## Assignment 2: Influence

The deadline is May 26th at 10:00 Saarbrücken standard-time. You are free to hand in earlier. You will have to choose one topic from the list below, read the articles, and hand in a report that critically discusses this material and answers the assignment questions. Reports should summarise the key aspects, but more importantly, should include original and critical thought that show you have acquired a meta level understanding of the topic – plain summaries will not suffice. All sources you use should be appropriately referenced, any text you quote should be clearly identified as such. The expected length of a report is between 3 to 5 pages, but there is no limit.

For the topic of your assignment, choose one of the following:

1. #### Insufficient

Since the beginning of time, research on causal inference required three main assumptions: that the data generating process is Faithful, follows the Causal Markov Condition, and that variables we consider are Causally Sufficient. That is to say, that the data was indeed generated from a causal model that can be represented as a DAG over precisely the given variables. While the first two can be seen as reasonable, assuming that we have measured everything relevant is rather unrealistic — and worse, whenever there does exist an unmeasured common cause (a hidden confounder), the results of methods that assume causal sufficiency will be spurious.

Recently, researchers in causality have started looking into this problem, proposing methods to do causal inference in the presence of latent confounders. Read both Wang & Blei [1] and Kaltenpoth & Vreeken [2] and discuss how these papers differ and relate. Example questions of interest include, whether the authors have the same goal? What are the basic assumptions (stated or not) made in both papers? What do they have in common and how do they differ from each other? Are these assumptions reasonable? Could you verify that they hold for real world data if you could measure anything you want? Can you come up with any examples that should work according to the papers' claims but you think in fact wouldn't? Do you find the included experiments convincing or are there setups you would like to see (in order to be convinced, rather than nice-to-haves) but which weren't included?

2. #### Independent (Hard)

For a long time, practical causal inference depended on Reichenbach's principle of common cause, which allows us to identify causality between $$X$$, $$Y$$, and $$Z$$ up to Markov equivalence classes via conditional independence tests.
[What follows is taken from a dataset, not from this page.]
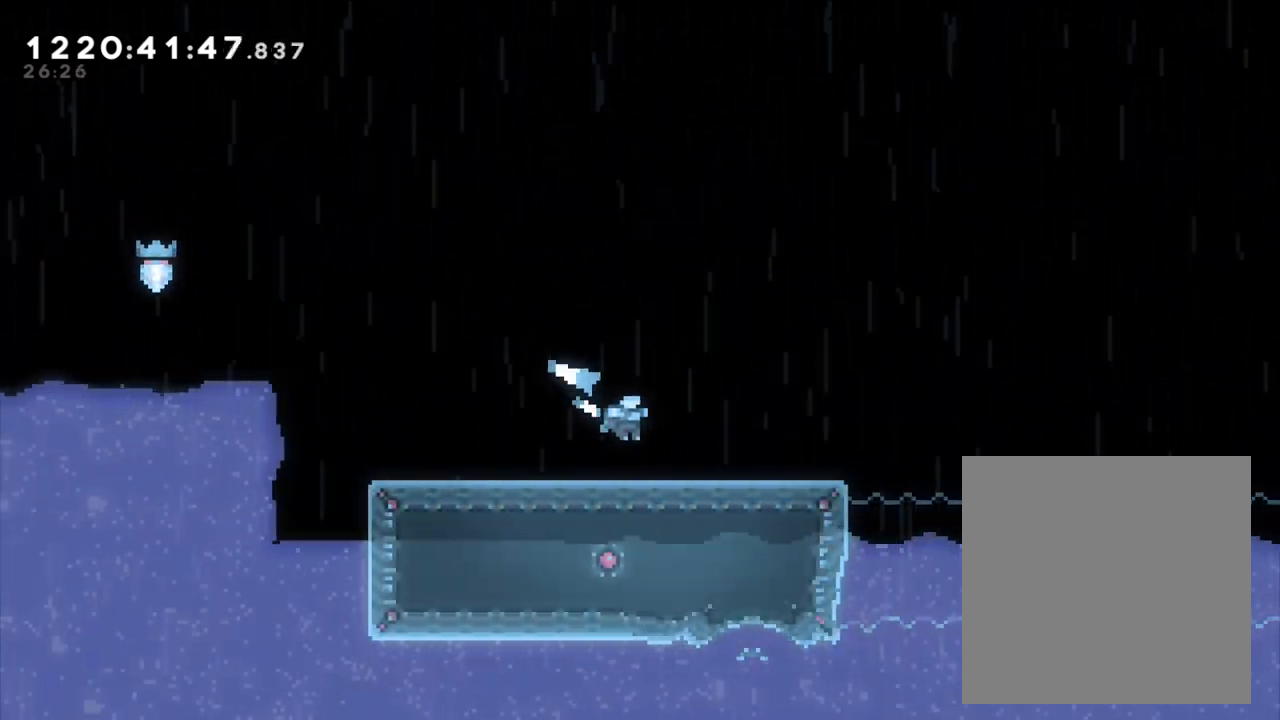
{"buttons": ["Y"], "left_stick": "down-right", "right_stick": "center", "events": [[17, "left_stick", "down"], [50, "Y", "down"], [233, "Y", "up"], [433, "Y", "down"], [433, "left_stick", "down-right"]]}
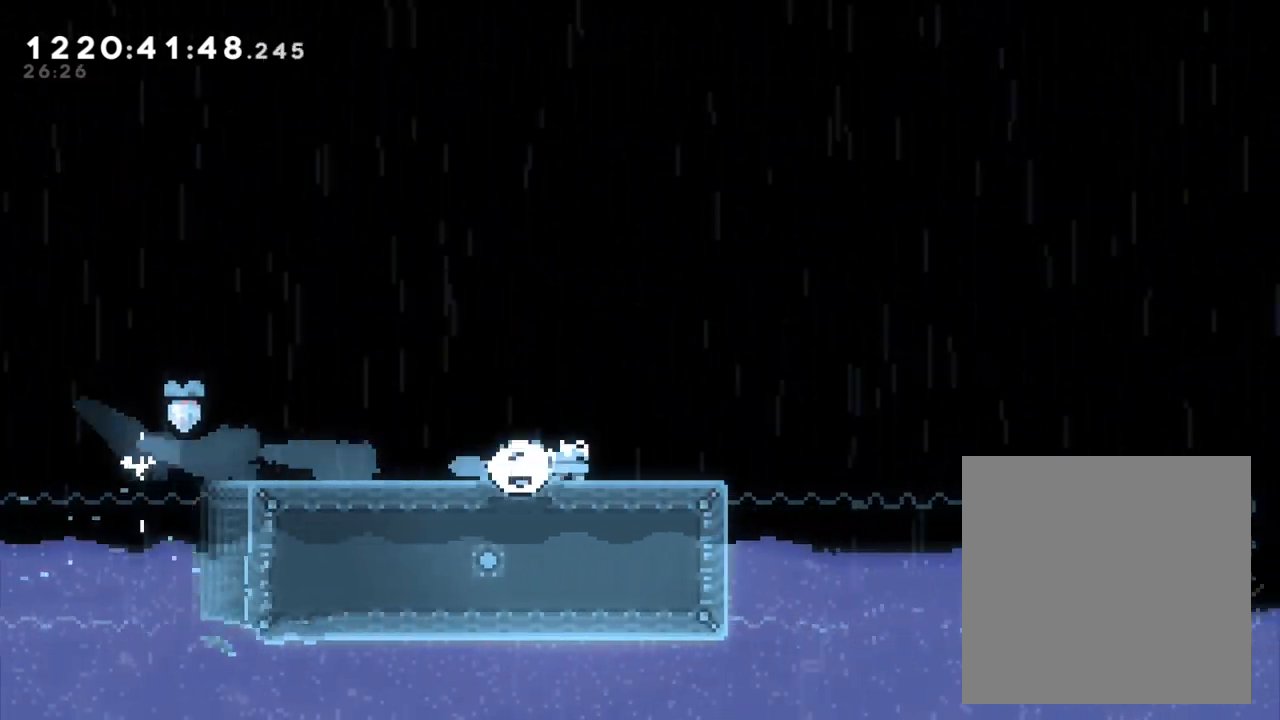
{"buttons": ["B"], "left_stick": "right", "right_stick": "center", "events": [[100, "Y", "up"], [183, "Y", "down"], [317, "left_stick", "right"], [350, "Y", "up"], [383, "B", "down"]]}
Modern approaches focus on identifying the most likely causal direction between pairs of variables $$X$$ and $$Y$$. One approach, based on the notion of the Additive Noise Models (ANMs), is while rather restricted in theory, relatively easy to instantiate and quite succesful in practice. Another approach, based on the algorithmic Markov condition, is very powerful in theory, but seems difficult to instantiate directly.

Read both Peters et al. [3] and Janzing & Schölkopf [4] and besides paraphrasing the main ideas, such as why and how can we use ANMs resp. Kolmogorov Complexity to identify causal directions, most importantly, investigate how the two are related. Can the one be seen as an instance of the other? What are the implications? How can we instantiate a score based on the algorithmic Markov condition? Can we plug in any compressor, like ZIP, or should it meet some special requirements? How would you go about to instantiate it?

3. #### Indiscriminate

Whenever we apply data-driven methods we have to be very careful that we do not introduce any algorithmic bias; we have to prevent our algorithms from making unfair or discriminative decisions, regardless of whether this is because of how what assumptions the method makes, or whether these biases might have been present in the data we trained the method on. Statistical parity, which assumes that all is fair if we make sure that the distribution of the sensitive attribute is the same between the groups we decide over, is a popular notion in fair machine learning, but has been attacked by Dwork et al. [5]. Bonchi et al. [6] do not mention parity at all in their paper, as they take a causality based approach. Read this paper carefully and critically. Do you find their approach convincing? Does it live up to the critiques that Dwork gives against statistical parity? Do you see potential other problems in this approach? How could it possibly go wrong? What are the main strengths, in your opinion, and what are the main weaknesses?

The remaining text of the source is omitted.